When they told us to go up to bed, they were arguing over who should broach the problem with the monastery’s Father Superior. Within days Cry-Baby was added to the list of new communicants and began to attend the twice-weekly catechism classes. The little girl’s new timetable obliged her to go to the parish church as soon as afternoon school was finished and return home by herself. Grandmother suffered those first few days and made us go out to look for her, until Dad Quirze said: “If she’s big enough to take her First Communion, she’s big enough to come home by herself. She knows the way by now.”

Father Tafalla had promised Dad Quirze he would speak to the parish priest so the girl could take First Communion in the monastery chapel, by herself, in a private ceremony. That was the only way Dad Quirze would assent to her going to catechism classes, or doctrine, as they called it.

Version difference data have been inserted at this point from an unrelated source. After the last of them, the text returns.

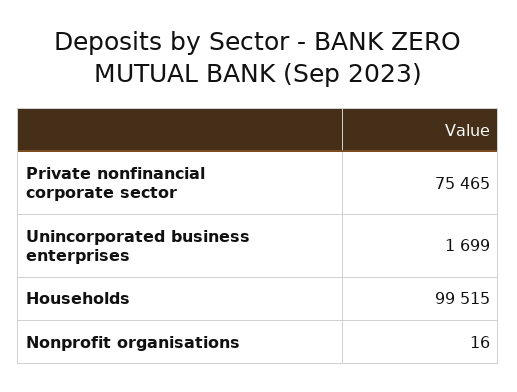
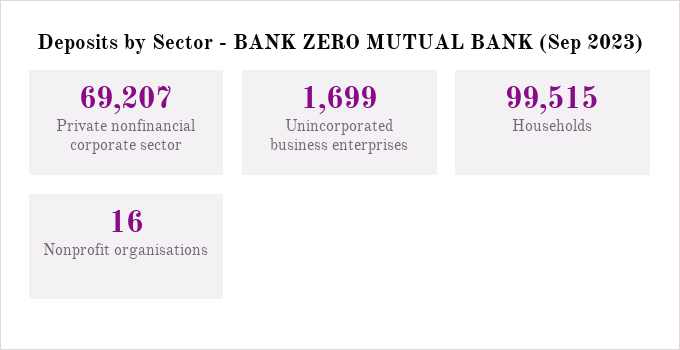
  {
-   "Private nonfinancial corporate sector": 75465,
+   "Private nonfinancial corporate sector": 69207,
    "Unincorporated business enterprises": 1699,
    "Households": 99515,
    "Nonprofit organisations": 16
  }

The conversations between the priest and the Superior weren’t easy. The precedent set by Quirze, who had done just that, namely, a ceremony by himself in the monastery chapel, with only his closest family in attendance, was no help. His case, according to the priest, belonged to the period immediately after the war, when the church hadn’t been entirely rebuilt. Everybody else just about avoided taking their First Communion in the monastery chapel, he said, given the way the church had been left, with only its walls and altar left intact, it was a miracle it was still standing. It was different now, the priest continued and Ció explained what Father Tafalla had said to her: “He says it is different now, it’s the community that matters, the example, showing she belongs to the parish. He tried so many angles! No exceptions could be made. I don’t think we can not go through the performance this time.”